Op IR is a first-order control-flow graph with explicit terminals, gas checkpoints, suspension edges, and primitive imports. The first pass makes the bytecode’s evaluation order and join structure explicit. The second lowers each IR block to structured WebAssembly functions plus imported host calls for the primitive layer. WebAssembly is therefore the backend artifact, not the source semantics: compensation, sanctions dominance, jurisdiction scope, and typed suspension remain defined by Op and are preserved by lowering.

15.2 Compilation Correctness

Let T_Op be the terminal abstraction mapping backend exits to the Op terminal set Return(v), Paused(E, K_blob, b), Halted(err, mu), SanctionsBlocked(mu), AuthorizationBlocked(mu), OutOfStructuralGas(mu), OutOfCompensationGas(mu), and Timeout(mu), forgetting backend-local program counters, Wasm locals, and fuel counters.

Correctness obligation (backend compilation correctness). For every closed, well-typed Op program P and input x in its declared input type, the target backend theorem is Op-run(P, x) ≡ T_Op(Wasm-run([[P]]_wasm, x)). Equivalently, Op-run(P, x) ≡ Wasm-run([[P]]_wasm, x) modulo the operational-terminal abstraction T_Op.

Proof sketch target. The argument has the CompCert shape (Leroy, 2009): compose two forward simulations. lower_ir preserves the Op small-step relation by construction, because it only makes evaluation order, terminals, and gas checkpoints explicit. emit_wasm lowers each IR control point to a WebAssembly block with a simulation relation matching the IR environment, proof-bundle accumulator, compensation stack, and gas meters to Wasm locals, linear memory, and imported host state. Pure control-flow steps become finite sequences of deterministic Wasm reductions. Primitive dispatches lower to imports carrying the same preconditions and postconditions as the Op primitives. Suspension and failure terminals lower to tagged exits rather than raw Wasm traps, so every backend terminal reifies to an Op terminal under T_Op. Induction on the Op execution derivation yields terminal equivalence; determinism of both semantics collapses the simulation to equality of observable terminals. The proof is not mechanized in the public repository at this time.

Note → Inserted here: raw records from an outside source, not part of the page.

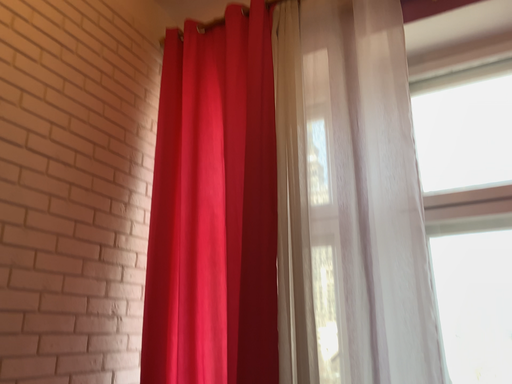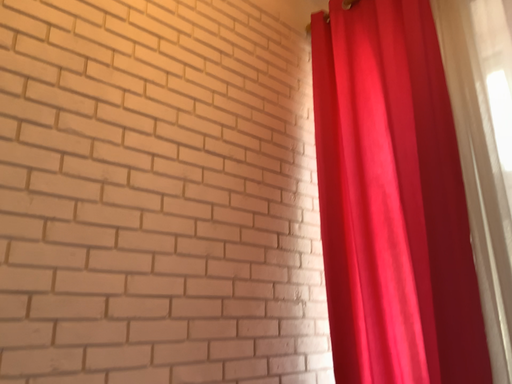
Question: How did the camera likely rotate when shooting the video?

Choices:
 (A) rotated right
 (B) rotated left

Answer: (B)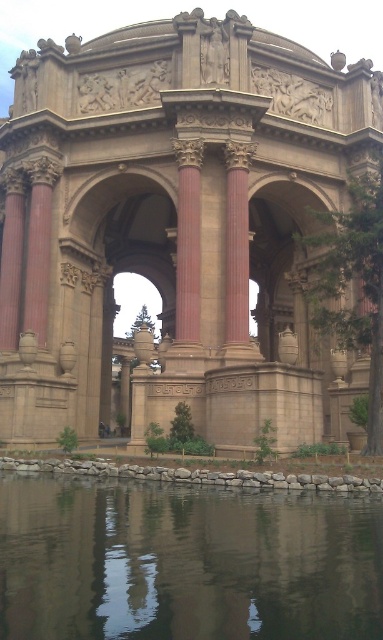
You are an architect visiting the Palace of Fine Arts. You notice the beige stone palace at center and the transparent glass water at lower center. Which object in the scene is bigger in size?

The beige stone palace at center is larger in size compared to the transparent glass water at lower center.

Based on the photo, you are standing at the entrance of the Palace of Fine Arts in San Francisco. You want to take a photo of the beige stone palace at center. Where should you position yourself to capture the palace in the center of your camera frame?

To capture the beige stone palace at center in the center of your camera frame, you should position yourself directly in front of the palace at point (x=176, y=225) as specified in the coordinates.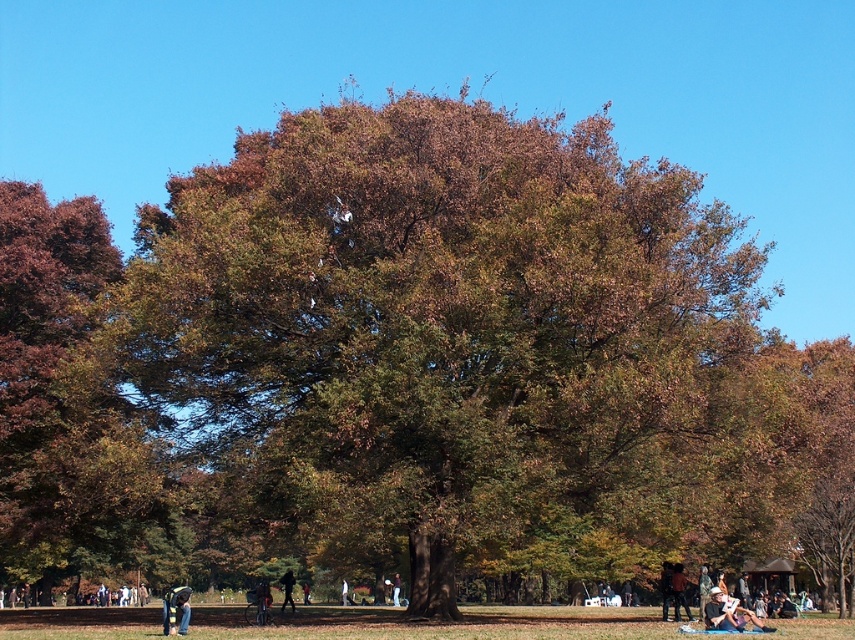
Is the position of brown dry grass at lower center less distant than that of dark brown leather jacket at lower right?

Yes, it is in front of dark brown leather jacket at lower right.

Can you confirm if brown dry grass at lower center is positioned below dark brown leather jacket at lower right?

Yes.

Describe the element at coordinates (438, 625) in the screenshot. I see `brown dry grass at lower center` at that location.

Identify the location of brown dry grass at lower center. The image size is (855, 640). (438, 625).

Is brown dry grass at lower center positioned at the back of light brown fabric at center?

No.

Measure the distance from brown dry grass at lower center to light brown fabric at center.

brown dry grass at lower center and light brown fabric at center are 10.45 meters apart from each other.

Locate an element on the screen. The height and width of the screenshot is (640, 855). brown dry grass at lower center is located at coordinates (438, 625).

Identify the location of brown dry grass at lower center. This screenshot has width=855, height=640. (438, 625).

Looking at this image, can you confirm if light brown fabric at center is shorter than dark blue jeans at center?

Yes, light brown fabric at center is shorter than dark blue jeans at center.

Where is `light brown fabric at center`? Image resolution: width=855 pixels, height=640 pixels. light brown fabric at center is located at coordinates (728, 614).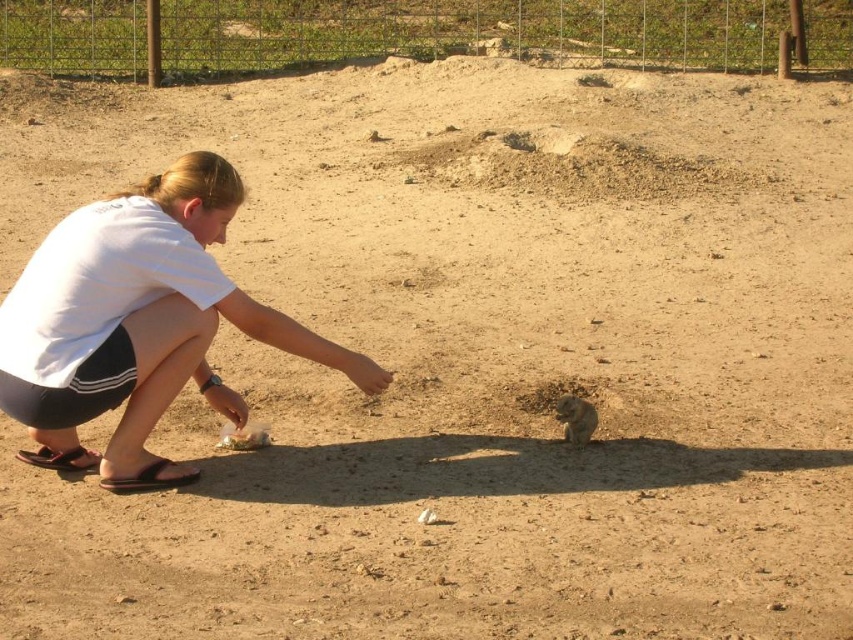
Where is the white matte shirt at center located in the image?

The white matte shirt at center is located at point 0.506 on the horizontal axis and 0.162 on the vertical axis.

You are a photographer trying to capture a clear photo of the young girl and the small animal. You notice two points marked in the image. The first point is at coordinates point (523, 401) and the second point is at coordinates point (567, 397). Which point should you focus on to ensure the subject is sharp?

You should focus on point (523, 401) because it is closer to the camera than point (567, 397). Since it is closer, focusing on this point will ensure the subject is sharp.

You are standing at the point labeled point (126, 248) and want to move towards the point labeled point (546, 397). Will you be moving away from or towards the young girl?

The point labeled point (126, 248) is in front of point labeled point (546, 397). So moving from point (126, 248) towards point (546, 397) means you are moving away from the young girl.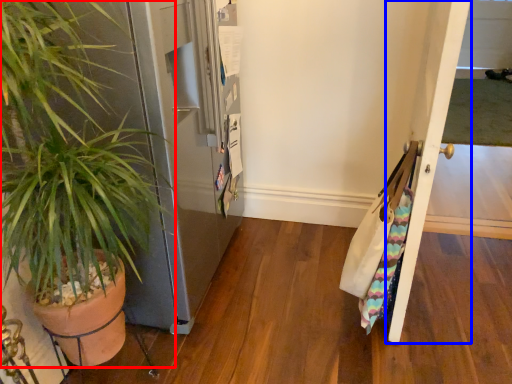
Question: Which point is closer to the camera, houseplant (highlighted by a red box) or door (highlighted by a blue box)?

Choices:
 (A) houseplant
 (B) door

Answer: (A)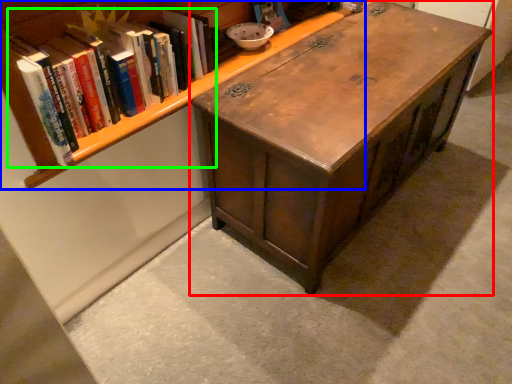
Question: Which object is positioned farthest from table (highlighted by a red box)? Select from bookcase (highlighted by a blue box) and book (highlighted by a green box).

Choices:
 (A) bookcase
 (B) book

Answer: (B)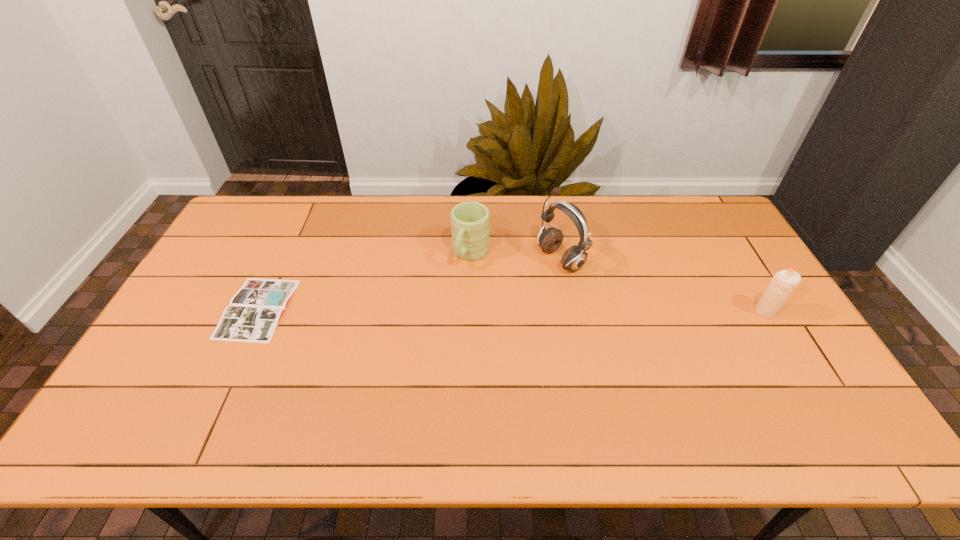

15.3 Gas Mapping and Specialization

Structural gas maps to Wasm fuel. Every rule-applying IR node begins with a fuel check and decrement; exhaustion maps to OutOfStructuralGas, and the same instrumentation on compensation paths maps compensation exhaustion to OutOfCompensationGas. Extensional gas maps to a per-primitive Wasm cost table C_wasm: a primitive dispatch p with cardinality witness κ consumes C_wasm(p, κ) units before the host call.

When the ownership-witness index ω and effect-row index ε are statically known, Locked<T, ω, ε> is monomorphized to a fixed-layout record and stack-allocated across straight-line regions, spilling only at suspension boundaries. The same effect-row analysis allows the backend to elide generated sanctions stubs on blocks whose ε is statically disjoint from sanctions_check; elision is permitted only when the source typing derivation already proves the checks absent.

15.4 JIT Variant, Size, and Measurement

A second backend [[·]]_wasm_jit emits the same AOT-safe WebAssembly plus tracing-JIT hints: hot-trace anchors, branch-frequency counters, deoptimization targets, and inline-cache slots for primitive imports. The design follows trace-based specialization (Gal et al., 2009) and the monomorphic/polymorphic inline-cache discipline used by V8. The hints are semantically inert: a runtime that ignores them still executes the AOT-correct module.

The engineering surface is modest: 3 KLoC for the AOT pipeline, split across the Op-to-IR normalizer, the Wasm emitter, and the fuel/specialization pass. This paper reports no backend benchmark. The right empirical comparison is against EVM implementations on matched workloads; that measurement is future work rather than a claim of the present paper.